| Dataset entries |

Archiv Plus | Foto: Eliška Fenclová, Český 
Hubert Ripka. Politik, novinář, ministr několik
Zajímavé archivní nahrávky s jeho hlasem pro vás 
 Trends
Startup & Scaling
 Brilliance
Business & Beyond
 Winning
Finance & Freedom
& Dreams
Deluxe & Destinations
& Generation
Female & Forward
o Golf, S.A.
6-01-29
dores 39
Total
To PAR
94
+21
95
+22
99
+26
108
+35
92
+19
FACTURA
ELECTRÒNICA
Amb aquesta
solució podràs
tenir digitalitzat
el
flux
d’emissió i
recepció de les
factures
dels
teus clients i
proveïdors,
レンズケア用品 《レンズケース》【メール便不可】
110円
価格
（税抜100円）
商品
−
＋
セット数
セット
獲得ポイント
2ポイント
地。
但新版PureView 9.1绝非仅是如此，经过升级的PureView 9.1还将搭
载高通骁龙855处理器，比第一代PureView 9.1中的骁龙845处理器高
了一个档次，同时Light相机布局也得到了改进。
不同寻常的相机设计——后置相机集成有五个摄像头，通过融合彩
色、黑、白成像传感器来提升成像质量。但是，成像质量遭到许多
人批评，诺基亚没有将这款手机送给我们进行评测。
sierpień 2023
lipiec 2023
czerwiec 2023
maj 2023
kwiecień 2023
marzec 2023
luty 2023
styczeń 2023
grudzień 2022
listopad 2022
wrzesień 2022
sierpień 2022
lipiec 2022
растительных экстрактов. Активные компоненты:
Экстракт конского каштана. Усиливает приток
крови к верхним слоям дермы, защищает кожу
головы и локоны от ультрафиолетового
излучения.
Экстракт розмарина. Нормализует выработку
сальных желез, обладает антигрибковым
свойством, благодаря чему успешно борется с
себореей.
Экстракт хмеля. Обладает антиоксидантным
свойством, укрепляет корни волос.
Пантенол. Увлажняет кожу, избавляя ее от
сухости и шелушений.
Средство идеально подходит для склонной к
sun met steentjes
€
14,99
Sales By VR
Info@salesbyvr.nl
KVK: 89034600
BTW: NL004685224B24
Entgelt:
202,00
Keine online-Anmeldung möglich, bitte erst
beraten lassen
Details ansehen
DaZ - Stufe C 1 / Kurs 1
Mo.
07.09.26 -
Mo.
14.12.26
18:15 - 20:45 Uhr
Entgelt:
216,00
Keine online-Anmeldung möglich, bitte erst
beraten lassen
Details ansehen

| WORK REQUIRED |
Can you reproduce every line of the entries above word for word, keeping each one unchanged?

| EXERCISE ANSWER |
Archiv Plus | Foto: Eliška Fenclová, Český 
Hubert Ripka. Politik, novinář, ministr několik
Zajímavé archivní nahrávky s jeho hlasem pro vás 
 Trends
Startup & Scaling
 Brilliance
Business & Beyond
 Winning
Finance & Freedom
& Dreams
Deluxe & Destinations
& Generation
Female & Forward
o Golf, S.A.
6-01-29
dores 39
Total
To PAR
94
+21
95
+22
99
+26
108
+35
92
+19
FACTURA
ELECTRÒNICA
Amb aquesta
solució podràs
tenir digitalitzat
el
flux
d’emissió i
recepció de les
factures
dels
teus clients i
proveïdors,
レンズケア用品 《レンズケース》【メール便不可】
110円
価格
（税抜100円）
商品
−
＋
セット数
セット
獲得ポイント
2ポイント
地。
但新版PureView 9.1绝非仅是如此，经过升级的PureView 9.1还将搭
载高通骁龙855处理器，比第一代PureView 9.1中的骁龙845处理器高
了一个档次，同时Light相机布局也得到了改进。
不同寻常的相机设计——后置相机集成有五个摄像头，通过融合彩
色、黑、白成像传感器来提升成像质量。但是，成像质量遭到许多
人批评，诺基亚没有将这款手机送给我们进行评测。
sierpień 2023
lipiec 2023
czerwiec 2023
maj 2023
kwiecień 2023
marzec 2023
luty 2023
styczeń 2023
grudzień 2022
listopad 2022
wrzesień 2022
sierpień 2022
lipiec 2022
растительных экстрактов. Активные компоненты:
Экстракт конского каштана. Усиливает приток
крови к верхним слоям дермы, защищает кожу
головы и локоны от ультрафиолетового
излучения.
Экстракт розмарина. Нормализует выработку
сальных желез, обладает антигрибковым
свойством, благодаря чему успешно борется с
себореей.
Экстракт хмеля. Обладает антиоксидантным
свойством, укрепляет корни волос.
Пантенол. Увлажняет кожу, избавляя ее от
сухости и шелушений.
Средство идеально подходит для склонной к
sun met steentjes
€
14,99
Sales By VR
Info@salesbyvr.nl
KVK: 89034600
BTW: NL004685224B24
Entgelt:
202,00
Keine online-Anmeldung möglich, bitte erst
beraten lassen
Details ansehen
DaZ - Stufe C 1 / Kurs 1
Mo.
07.09.26 -
Mo.
14.12.26
18:15 - 20:45 Uhr
Entgelt:
216,00
Keine online-Anmeldung möglich, bitte erst
beraten lassen
Details ansehen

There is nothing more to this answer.